I would also note, self-promotionally, that Scott Barker's ongoing coverage of all of this for Compass is the only actual, impartial reporting anyone has done on the issue. I guess it's too byzantine for TV, and the News Sentinel has let Victor opine about it repeatedly (and now run competing op-eds) without ever assigning a reporter to it.

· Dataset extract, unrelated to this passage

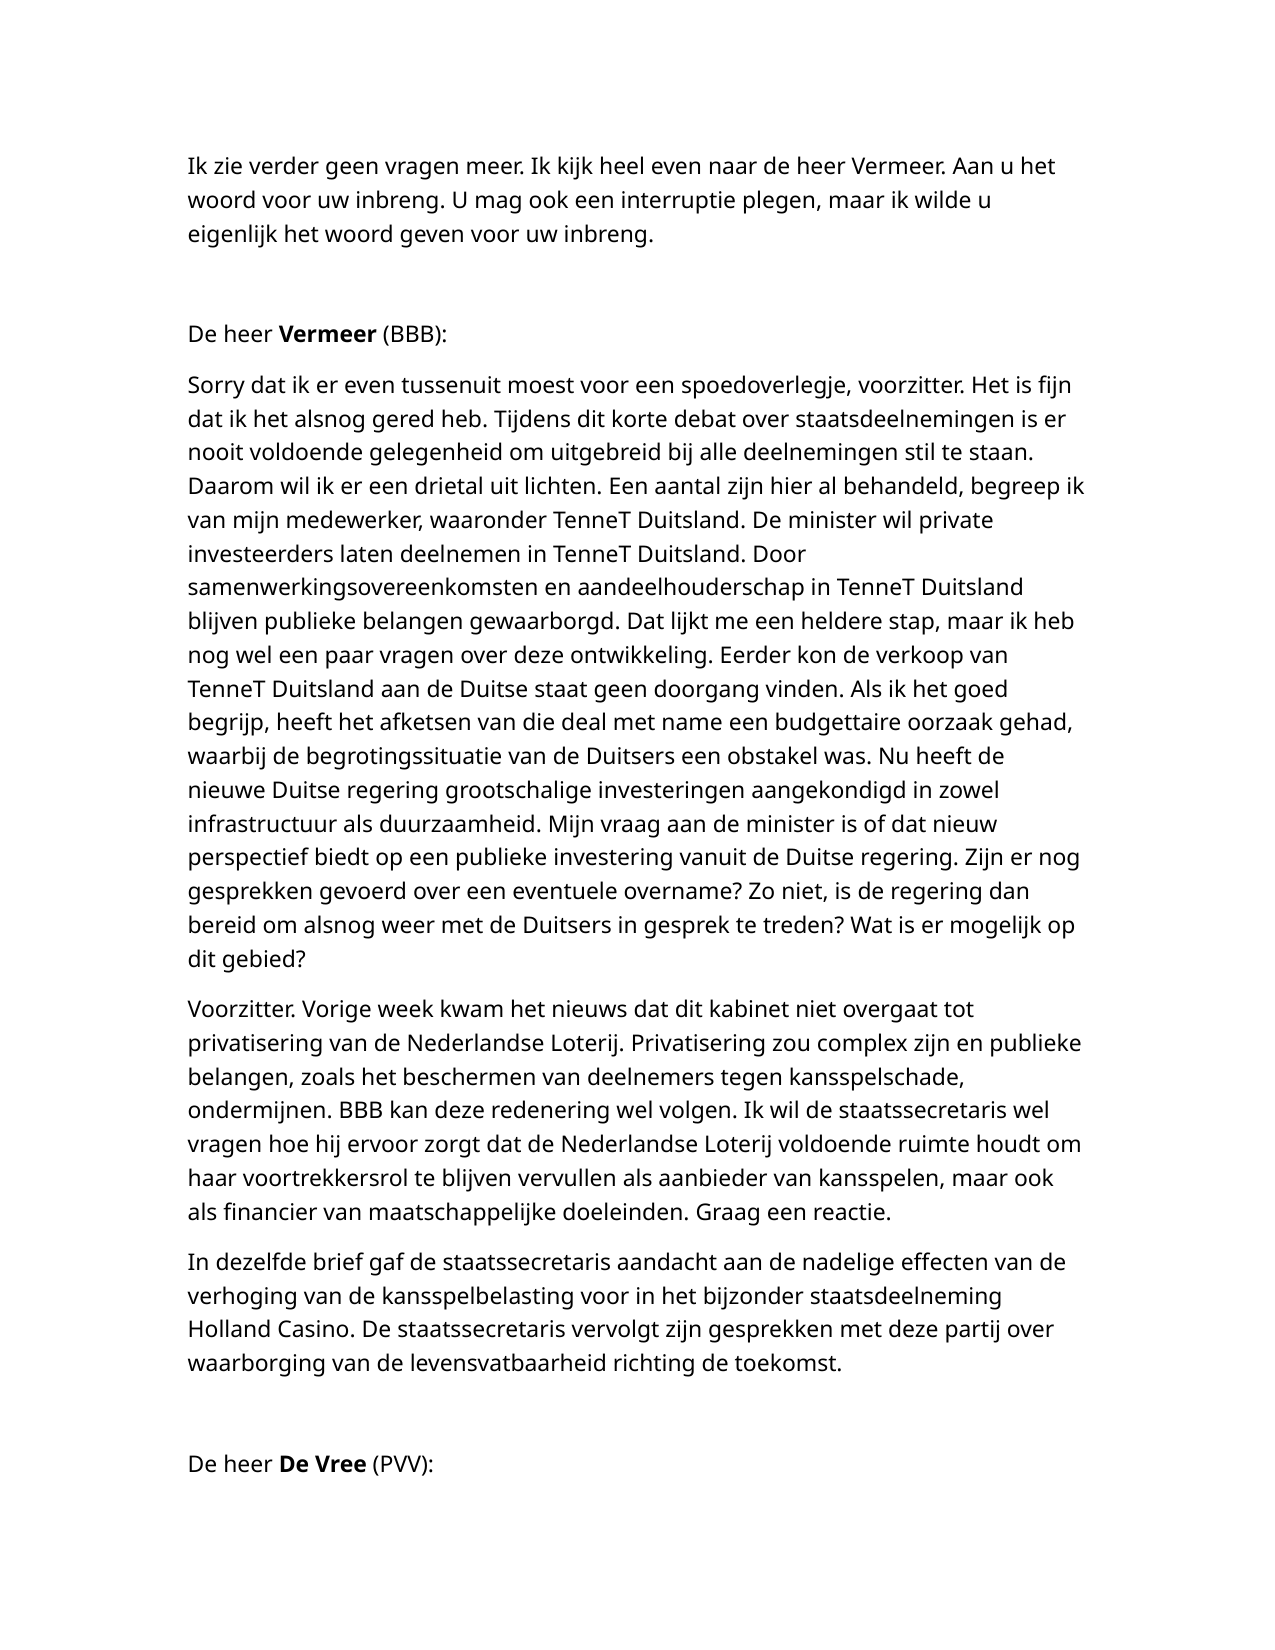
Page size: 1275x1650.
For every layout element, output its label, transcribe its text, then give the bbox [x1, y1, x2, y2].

text De heer Vermeer (BBB): [187, 318, 1087, 349]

We can all be thankful that Compass has provided professional and thorough coverage of this matter. We are in a very strange place in newsland when, on one hand, an issue merits multiple iterations from a far-from-from-disinterested opinion writer, later supplemented by op-eds from obviously interested stakeholders, but on the other hand is yet to merit any coverage from a reporter approaching this through the lens of a professional journalist. This is going to be an increasing challenge as newspapers continue to struggle and redefine themselves in a world of shrinking resources for the newsroom. We know that objectivity is often hard to achieve. But news is certainly more than the aggregation of biases and opinions.

cwg's picture

Just wait until the KNS

Just wait until the KNS buyouts go into effect. :/

ann viera's picture

David Brace/KNS I'm glad for the response wish more of you would

Thanks for all the background everyone. I'm glad David Brace wrote a response. I wish more of you all would respond formally as he did. I guess the Compass people are in their publication.

Here is main question: Why does KNS give Ashe and his poison pen an unchallenged forum?

Disclosure: I was David Brace's father's librarian 1987-2010 or 2011

My wish for 2019: Mr. Ashe learns Wordpress and blogs and gets out of the KNS. Then he could get metrics that show how few people would seek out his views if they weren't unchallenged in the daily paper.

j.f.m.'s picture

Yes, Compass is providing

Yes, Compass is providing ongoing coverage of the case, both on the website and in our daily newsletters.

As for the question about KNS and Victor Ashe's column, I will say that I have repeatedly asked that question to Jack McElroy. His answer was always that it was an opinion column, so it was OK if it didn't present all the facts. I pointed out to Jack (multiple times) that Victor often uses his column to report news items, but without any of the journalistic standards or practices that typically accompany news reporting. It would be one thing if KNS was doing real news stories on an issue (like this one), and then Victor was expressing his opinions.

But in this case and many others, literally the only information about an issue at knoxnews is in Victor's columns -- which leads to terribly distorted coverage, because it's all filtered through Victor's longstanding personal agendas. With no disrespect to Victor, who I think is just taking advantage of whatever leeway KNS gives him, I think this is journalistically irresponsible. Reporting inaccurate and distorted information is worse than not reporting it at all. If a story is worth an opinion column, it's worth assigning a real reporter to.

Of course, McElroy won't even be there now, so who knows what level of oversight or accountability Victor or anyone will have there.

R. Neal's picture

Of course, McElroy won't even

Of course, McElroy won't even be there now, so who knows what level of oversight or accountability Victor or anyone will have there.

You will have to ask the new editor in Nashville.